Diciembre, tiempo para hacer las paces

Redacción: Por la Línea
Diciembre, tiempo para hacer las paces

Diciembre llega siempre con una especie de pausa suspendida en el aire, como si el calendario respirara hondo antes de cerrar un ciclo. Es un mes que no solo marca el final del año, sino también el momento en que cada persona vuelve la mirada hacia atrás para reconocer lo vivido, lo perdido y lo ganado. En sus días más breves y noches más largas, diciembre invita a la introspección, a ese ejercicio silencioso de revisar lo que aún duele y lo que ya aprendió a sanar.

Hay en este mes una mezcla particular de nostalgia y esperanza. Las calles parecen encenderse con luces que no solo decoran, sino que despiertan recuerdos: reuniones que ya no se repiten, voces que se apagaron, alegrías que dejaron huella. Sin embargo, junto a esa melancolía inevitable, diciembre también ofrece una oportunidad de reconciliación con uno mismo. Es el recordatorio de que cada tramo del camino, incluso los más difíciles, contribuye a la historia personal que seguimos escribiendo.

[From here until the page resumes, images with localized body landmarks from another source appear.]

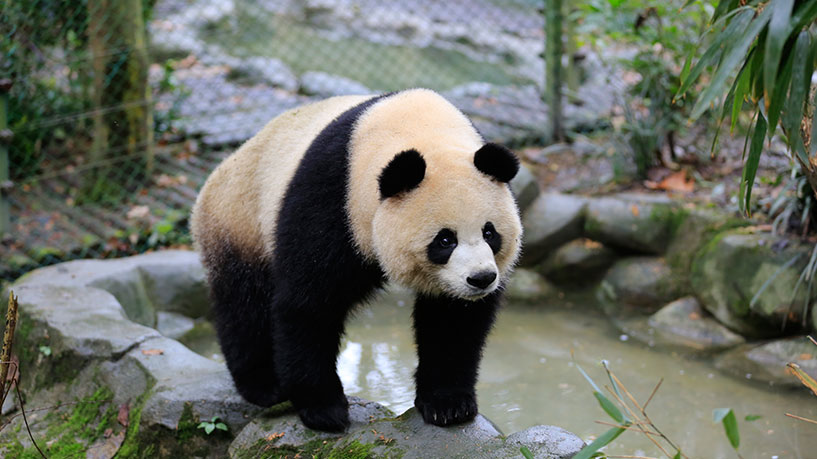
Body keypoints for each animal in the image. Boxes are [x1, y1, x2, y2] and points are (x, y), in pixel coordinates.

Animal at [191, 88, 522, 432]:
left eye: (490, 233)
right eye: (445, 240)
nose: (481, 278)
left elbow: (452, 320)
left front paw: (448, 405)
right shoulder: (332, 196)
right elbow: (308, 302)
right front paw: (324, 409)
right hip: (240, 221)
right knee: (244, 303)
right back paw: (265, 386)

A medida que los días avanzan, surge un deseo de cierre, de ordenar lo interno con la misma dedicación con la que se adornan los hogares. Diciembre nos invita a agradecer lo pequeño, a valorar los gestos que sostuvieron el año y a reconocer que, pese a las incertidumbres, seguimos aquí, intentando hacerlo un poco mejor.

Y cuando finalmente llega el último día, algo se libera. No es un borrón ni un reinicio absoluto, sino la sensación de que aún tenemos la capacidad de elegir cómo continuar. Diciembre, con su aire frío y su luz suave, nos recuerda que cada final contiene una promesa y que, desde la quietud, siempre puede nacer un nuevo comienzo.